Onder het bewind van Jiang Zemin is in China alles veranderd, behalve het politieke systeem. Iedere reële of potentiële bedreiging van de almachtige positie van de communistische partij heeft hij in de kiem gesmoord. Politieke verandering zien Jiang c.s. als het begin van het einde van de partijheerschappij, met als extra gevaar dat dan verantwoording moet worden afgelegd voor de gebeurtenis waarop hun macht teruggaat: het bloedbad van Tiananmen.

In het slechtste geval zal de oude garde het pleit winnen en na de sars-crisis resoluut een eind maken aan de beginnende openheid. Een volledig terugschroeven van de economische openstelling lijkt bijna onmogelijk, maar het is niet uit te sluiten dat de ultraconservatieven, die jarenlang oud-premier en oud-parlements voorzitter Li Peng als voorman hebben gehad, zullen proberen de invloed van de boze buitenwereld terug te dringen.

Niemand heeft toegang tot de duistere paleizen waarin de Chinese leiders hun machtsstrijd uitvechten. Maar je hoeft geen helderziende te zijn om te weten dat Hu Jintao, nog maar een paar maanden terug buiten het partijapparaat een volslagen onbekende, al direct na zijn aantreden vecht voor zijn politieke overleving.
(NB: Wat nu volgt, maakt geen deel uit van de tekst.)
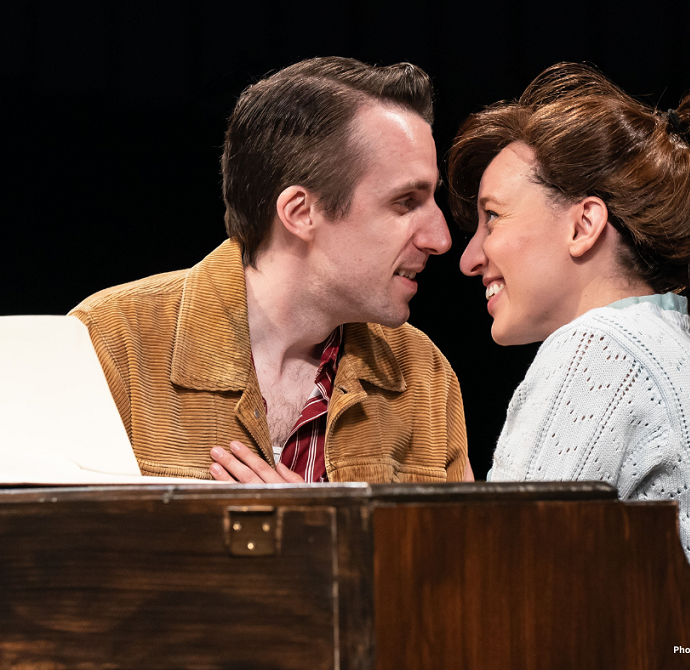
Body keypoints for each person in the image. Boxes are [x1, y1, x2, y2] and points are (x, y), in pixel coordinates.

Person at [447, 63, 690, 584]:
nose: (469, 258)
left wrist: (322, 525)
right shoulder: (668, 344)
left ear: (583, 224)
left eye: (493, 216)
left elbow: (494, 582)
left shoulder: (600, 349)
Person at [71, 57, 471, 484]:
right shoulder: (110, 343)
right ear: (300, 212)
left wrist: (319, 536)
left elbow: (466, 554)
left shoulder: (423, 377)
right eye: (406, 202)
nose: (440, 238)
Hij moet eerst de sars-epidemie, product van het ancien régime, binnen afzienbare tijd zien te bedwingen. Dat zal hem bij het volk een heldenstatus geven die hem sterk genoeg zal maken om zich te ontworstelen aan de greep van zijn mentor Jiang Zemin. Daarna kan hij zich profileren als een verantwoordelijke, moderne leider, die wars is van de moorddadig gebleken praktijken van de oude politiek.

Het zijn nog slechts speculaties, maar alles wijst er wel op dat er onder Hu Jintao, mits hij niet wordt geveld door een oncontroleerbare uitbreiding van de epidemie, meer openheid en tolerantie zullen komen. Dat is nog geen democratie, maar wel een belangrijke aanzet in die richting. Het zal het ongewilde gevolg zijn van de criminele manipulatie van onwelkom nieuws.